QUESTIONS TO ANSWER:
(a) Copy the part of the Brescia lockdown air pollution text from "The Effect of" up to and including "2020 Jul 16.".
(b) According to the Brescia lockdown air pollution text, what dates make up the period after the lockdown?
(c) List every keyword given in the Brescia lockdown air pollution text.

DOCUMENT EXCERPT:
The Effect of Corona Virus Lockdown on Air Pollution: Evidence from the City of Brescia in Lombardia Region (Italy)

Atmos Environ (1994). 2020 Oct 15:239:117794. doi: 10.1016/j.atmosenv.2020.117794. Epub 2020 Jul 16.

Abstract

After the outbreak of Corona virus pandemic in Italy, the government has taken extraordinary measures, including a national lockdown, to prevent the spread of the infection. This extraordinary situation has led to a reduction in air pollution levels measured in the whole Po Valley, usually known as one of the most polluted areas in Europe in terms of particulate matter (PM) and nitrogen dioxide (NO 2 ) concentrations. The main aim of this paper is to evaluate the effectiveness of the lockdown on the air quality improvement. In particular, an interrupted time series modelling approach is employed to test if a significant change in the level and the trend of the pollutant time series has occurred after the lockdown measure. The case study regards the city of Brescia (Northern Italy) and focuses on the comparison of the period before (January 1st-March 7th, 2020) and after (March 8th-March 27th, 2020) the lockdown. By adjusting for meteorology and Sunday effect, the results show that a significant change in air quality occurring in the post intervention period was observed only for a single NO 2 station located in a heavy traffic zone. In particular, the estimate of the time series slope, i.e. the expected change in the concentration associated with a time unit increase, decreases from -0.25 to -1.67 after the lockdown. For the remaining stations, no significant change was found in the concentration time series when comparing the two periods. This confirms the complexity of air pollutant concentration dynamics for the considered area, which is not merely related to emission sources but depends also on other factors as, for example, (micro and macro) meteorological conditions and the chemical and physical processes in the atmosphere, which are all independent of the lockdown measure.

Keywords: ARMAX model; Change in level and trend; Counterfactual; Interrupted time series regression; PM10 and NO2 concentrations; Po Valley.

RECORDS SUPPLIED:
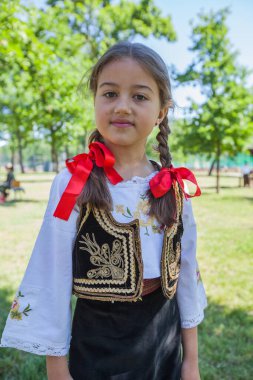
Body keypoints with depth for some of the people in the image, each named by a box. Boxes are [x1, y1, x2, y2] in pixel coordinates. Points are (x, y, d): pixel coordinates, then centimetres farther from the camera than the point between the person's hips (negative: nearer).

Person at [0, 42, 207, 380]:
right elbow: (51, 278, -10)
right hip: (96, 345, -3)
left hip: (165, 340, 4)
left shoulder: (174, 187, -5)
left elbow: (187, 272, 2)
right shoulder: (73, 184, -15)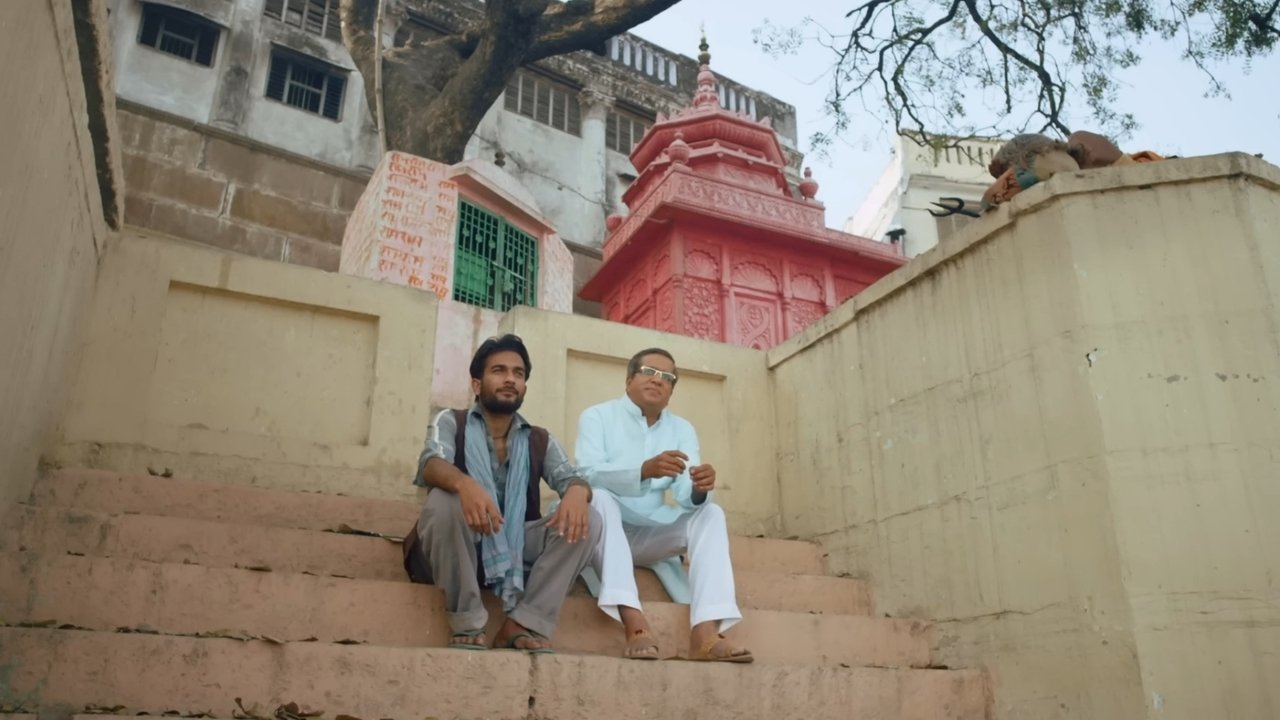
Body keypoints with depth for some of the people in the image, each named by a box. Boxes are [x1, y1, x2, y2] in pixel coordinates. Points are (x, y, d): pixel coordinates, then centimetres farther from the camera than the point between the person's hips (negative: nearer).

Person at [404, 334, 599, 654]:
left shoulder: (540, 441, 11)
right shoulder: (451, 422, 2)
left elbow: (571, 477, -5)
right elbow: (431, 464, -18)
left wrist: (577, 491, -33)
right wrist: (464, 483, -43)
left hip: (518, 547, 3)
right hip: (456, 551, -2)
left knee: (586, 520, -17)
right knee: (445, 500, -32)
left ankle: (523, 624, -21)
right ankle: (467, 624, -20)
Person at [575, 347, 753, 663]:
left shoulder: (682, 429, 8)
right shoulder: (597, 416, -4)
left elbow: (686, 496, -7)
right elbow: (588, 473, -22)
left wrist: (699, 489, -32)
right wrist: (645, 470, -39)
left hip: (650, 535, 4)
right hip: (604, 531, -4)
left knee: (710, 512, -17)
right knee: (600, 498, -33)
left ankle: (706, 632, -35)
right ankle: (634, 624, -45)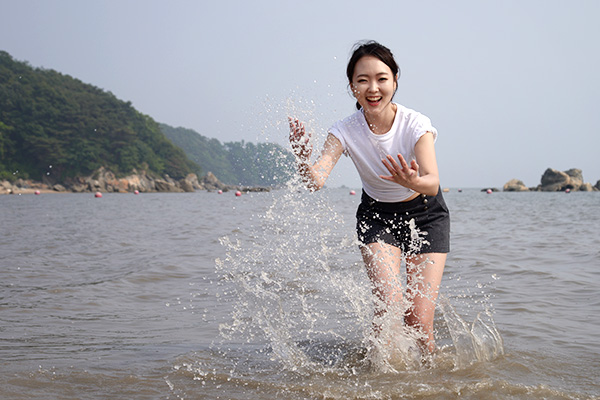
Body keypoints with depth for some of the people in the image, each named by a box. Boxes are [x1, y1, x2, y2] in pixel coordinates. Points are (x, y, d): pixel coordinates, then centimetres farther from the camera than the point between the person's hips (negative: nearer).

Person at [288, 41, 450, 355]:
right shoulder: (345, 131, -21)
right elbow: (316, 181, -34)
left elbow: (433, 184, -38)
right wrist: (303, 160, -56)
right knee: (390, 304, -18)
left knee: (419, 318, -8)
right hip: (376, 215, 1)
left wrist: (413, 182, -60)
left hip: (424, 215, -1)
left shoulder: (415, 124, -25)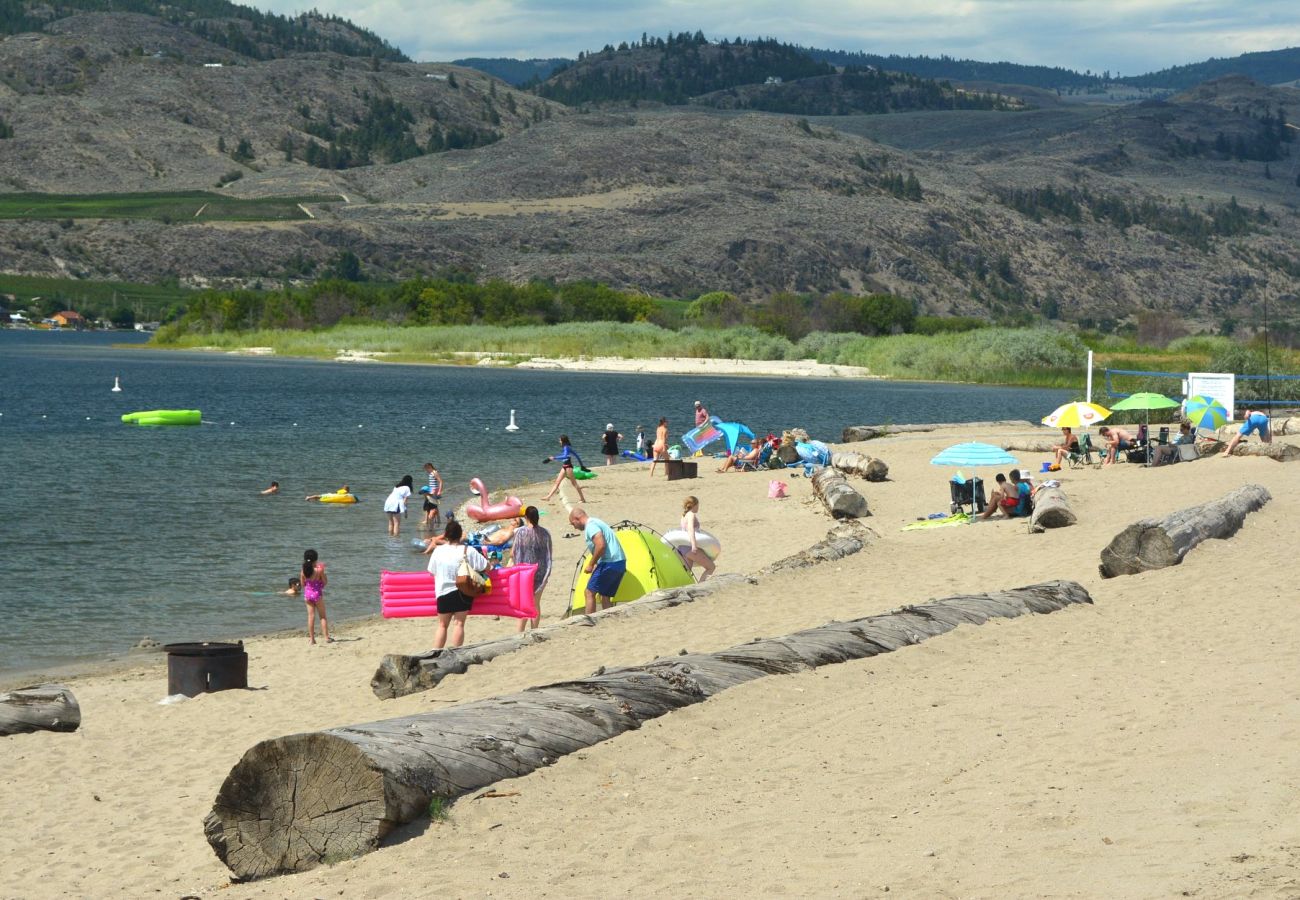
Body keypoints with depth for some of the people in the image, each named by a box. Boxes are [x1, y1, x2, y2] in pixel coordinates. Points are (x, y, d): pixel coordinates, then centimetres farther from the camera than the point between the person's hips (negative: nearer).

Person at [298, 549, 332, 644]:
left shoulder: (304, 571, -4)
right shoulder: (319, 570, -14)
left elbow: (303, 584, 5)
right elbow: (325, 582, -6)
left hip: (307, 594, 3)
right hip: (317, 594, -3)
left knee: (311, 616, 7)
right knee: (323, 616, 8)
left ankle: (311, 638, 6)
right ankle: (326, 637, 7)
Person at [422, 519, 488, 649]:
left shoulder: (438, 551, -7)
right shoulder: (468, 551, -10)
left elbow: (432, 572, 2)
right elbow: (486, 567, -6)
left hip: (443, 592, 1)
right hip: (463, 593, -1)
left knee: (442, 624, 14)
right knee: (459, 623, 3)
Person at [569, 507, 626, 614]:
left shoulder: (590, 526, -11)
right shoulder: (596, 522, 21)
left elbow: (601, 545, -24)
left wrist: (591, 565, -14)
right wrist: (596, 565, 24)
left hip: (609, 563, -10)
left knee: (590, 592, -2)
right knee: (605, 596, 14)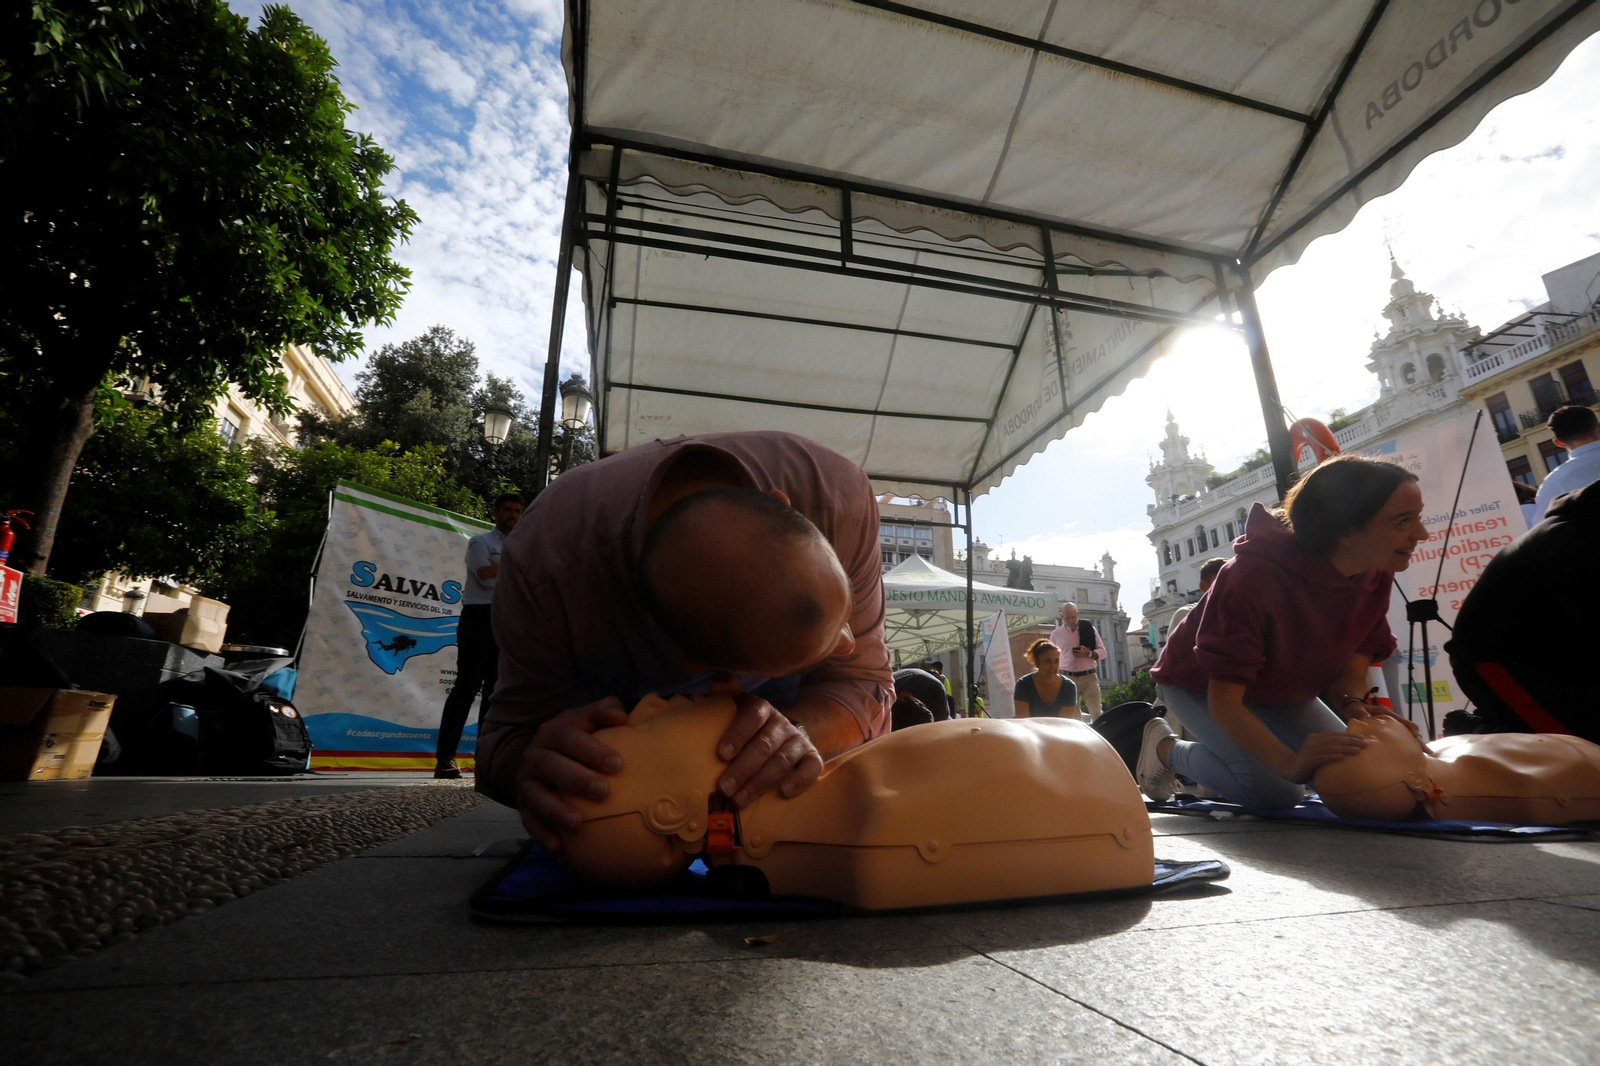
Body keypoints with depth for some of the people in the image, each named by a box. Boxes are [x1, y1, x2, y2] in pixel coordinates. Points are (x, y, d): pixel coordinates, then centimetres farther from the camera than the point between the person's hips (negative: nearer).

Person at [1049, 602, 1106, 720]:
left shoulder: (1089, 628, 4)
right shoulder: (1055, 634, 5)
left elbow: (1102, 651, 6)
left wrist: (1088, 653, -14)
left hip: (1089, 677, 0)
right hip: (1068, 679, 1)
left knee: (1096, 713, -6)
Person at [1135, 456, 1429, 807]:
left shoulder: (1375, 575, -16)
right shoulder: (1255, 577, -38)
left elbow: (1352, 661, -7)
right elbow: (1224, 702, -38)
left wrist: (1352, 702, -30)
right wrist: (1289, 763, -49)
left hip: (1280, 690, 8)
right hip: (1201, 684, -7)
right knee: (1274, 789, -23)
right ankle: (1166, 748, 2)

ANSWERS TO THE PROBLEMS:
(a)
The Effect of Corona Virus Lockdown on Air Pollution: Evidence from the City of Brescia in Lombardia Region (Italy)

Atmos Environ (1994). 2020 Oct 15:239:117794. doi: 10.1016/j.atmosenv.2020.117794. Epub 2020 Jul 16.

(b) March 8th to March 27th, 2020.

(c)
- ARMAX model
- Change in level and trend
- Counterfactual
- Interrupted time series regression
- PM10 and NO2 concentrations
- Po Valley